On nous pose tout le temps la question, mais en interne on ne se la pose pas. Nos influences, comme les Strokes, chantent en anglais. C’était peut-être au début l’envie de se cacher, maintenant non, c’est devenu évident. Dernièrement, nous sommes allés à la listening party de Last Train, ils disaient notamment qu’ils appréhendaient l’anglais comme un instrument à part entière. On est en phase avec ça.
Le parcours de ce groupe vous inspire-t-il ?
Pour n’importe quel groupe de rock alternatif en France, oui, clairement. Parce qu’ils ont tout fait tout seuls et qu’ils sont, comme nous, des potes d’enfance. On ne cherche pas à faire comme eux, mais leur indépendance nous parle.
Vous avez joué au Dublin Castle de Londres. Le public anglais est-il toujours plus calme et attentif que les Parisiens ?
C’est une salle assez culte, parce que autant Coldplay que Amy Winehouse y ont fait leurs premiers concerts. Sur nos morceaux plus tranquilles, comme « Writing », c’est clair qu’ici on entend parler, il faut bien se focus sur son morceau, alors qu’au Dublin Castle, le public était très bienveillant. Le rock est peut-être leur pop à eux, donc ils respectent peut-être davantage, mais ici on nous écoute aussi très bien.
Vous avez remporté le prix du jury du tremplin de la RATP. En quoi était-ce important dans votre carrière naissante ?
Ils nous accompagnent beaucoup. Ils nous font jouer, aussi. On a fait les castings pour avoir l’accréditation pour jouer dans les couloirs du métro. De là, la RATP nous a proposé de jouer trois soirs de suite au festival Art Rock de cet été. C’était assez dingue, parce qu’on a pu jouer non loin de Franz Ferdinand, Philippe Katerine ou La Femme. On a ensuite été sélectionnés pour jouer au tremplin, qu’on a gagné. On vit des trucs fous grâce à eux. On conseille aux groupes parisiens de passer l’accréditation.
Comment Cloudy Heads se situe sur la scène parisienne ?
On a eu notre premier crash test de concert auto-produit, le 2 septembre dernier, à la Péniche Antipode. Finalement, on a réussi à vendre toutes nos places. On a un public qui commence à nous suivre.

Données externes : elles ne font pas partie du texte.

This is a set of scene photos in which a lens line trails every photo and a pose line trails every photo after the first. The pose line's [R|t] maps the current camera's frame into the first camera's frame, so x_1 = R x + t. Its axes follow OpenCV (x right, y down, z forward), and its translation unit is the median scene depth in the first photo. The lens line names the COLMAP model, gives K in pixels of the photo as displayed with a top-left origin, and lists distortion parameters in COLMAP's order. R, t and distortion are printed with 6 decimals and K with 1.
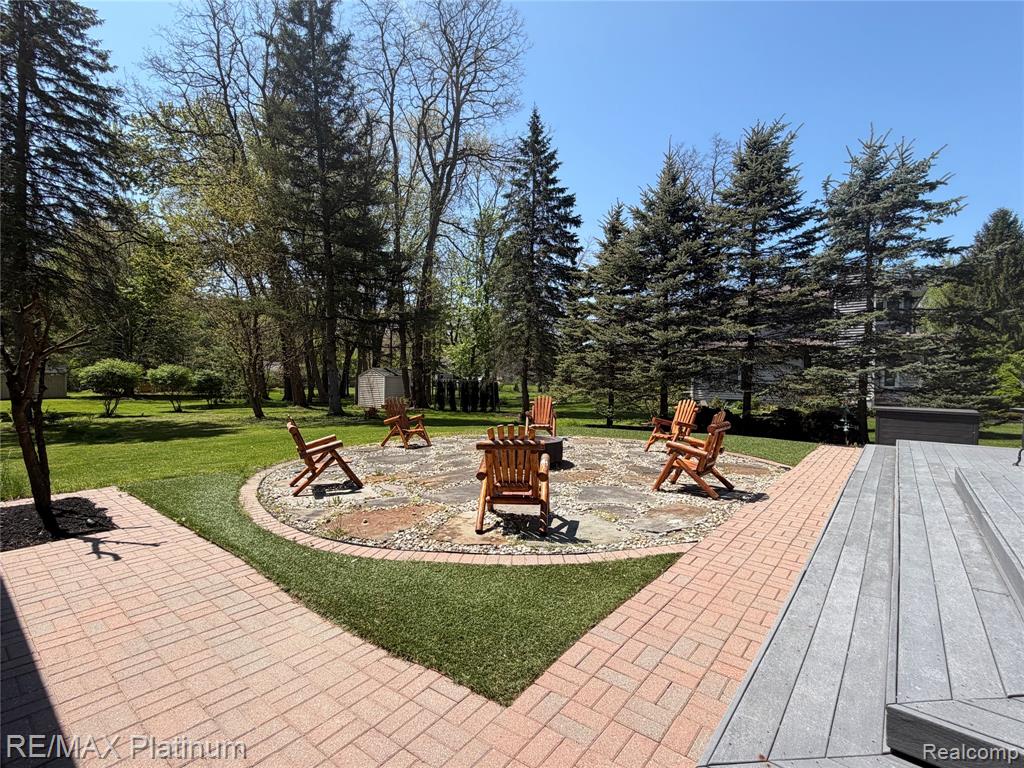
lens RADIAL K [[479.1, 0, 515.3], [0, 479.1, 381.6], [0, 0, 1]] dist [0.000622, 0.000026]
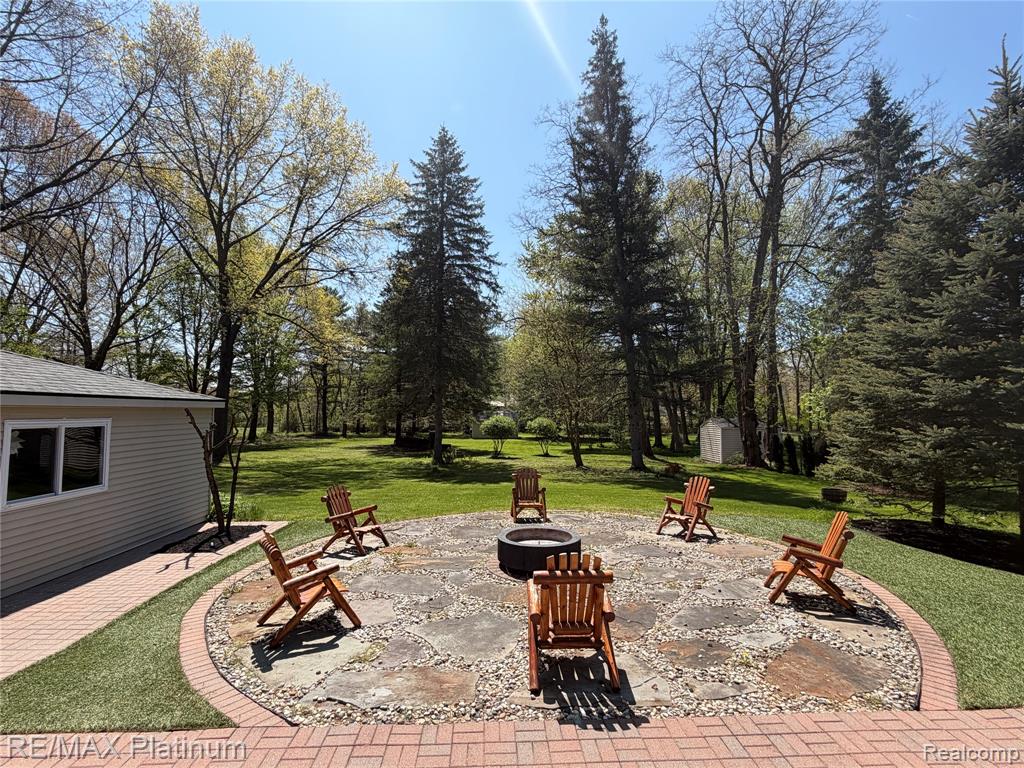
lens RADIAL K [[479.1, 0, 515.3], [0, 479.1, 381.6], [0, 0, 1]] dist [0.000622, 0.000026]
pose [[0.663181, -0.058879, -0.746140, 0.206629], [-0.005591, 0.996483, -0.083603, -0.026764], [0.748438, 0.059616, 0.660520, 0.120413]]
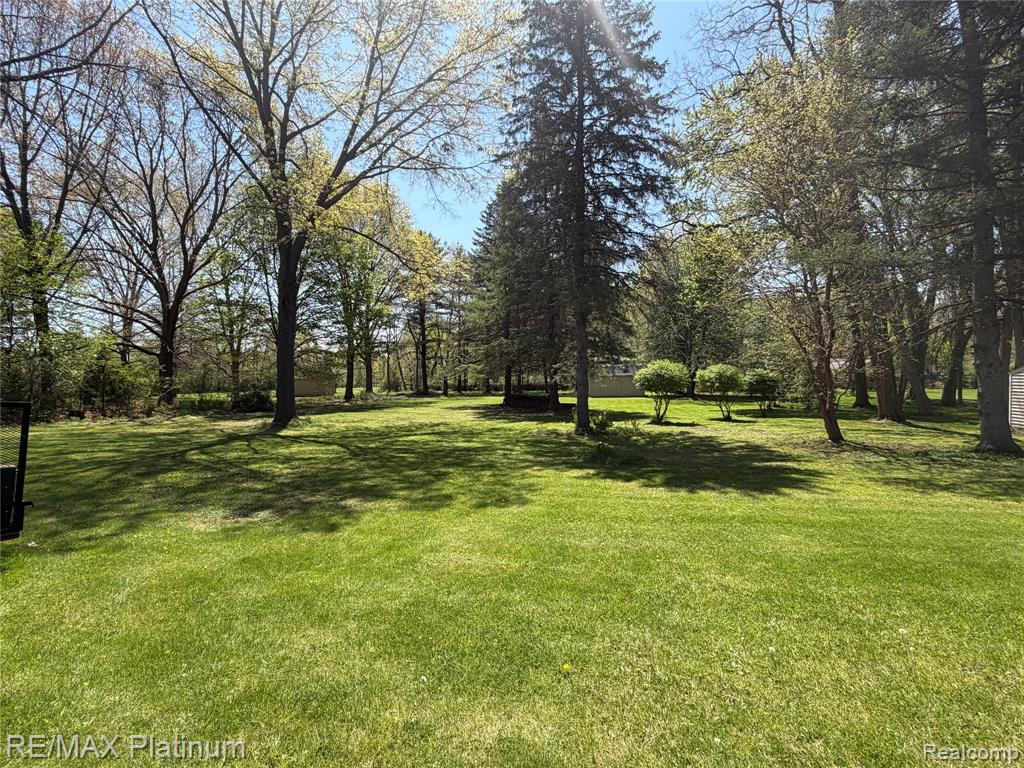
lens RADIAL K [[479.1, 0, 515.3], [0, 479.1, 381.6], [0, 0, 1]] dist [0.000622, 0.000026]
pose [[0.503295, -0.002423, -0.864111, -0.180021], [0.005590, 0.999984, 0.000451, -0.007284], [0.864096, -0.005057, 0.503301, 0.281149]]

Vous préparez un second album ?
On va faire un album, mais on s’interroge sur le meilleur moyen d’être actif. On est indépendants. Produire un album prend deux ans. On ne peut pas ne rien sortir pendant autant de temps. Le groupe Palace, qu’on écoute beaucoup, sort presque uniquement des singles, ce qui nous inspire. Mais on est très attachés au format de l’album. Donc on réfléchit pas mal sur notre stratégie, rien n’est encore arrêté.
Vos prochaines dates ?
À la Mécanique Ondulatoire, le 21 novembre, en première partie de Deleo. Et au Supersonic, le 6 décembre, avec Cardinal Black.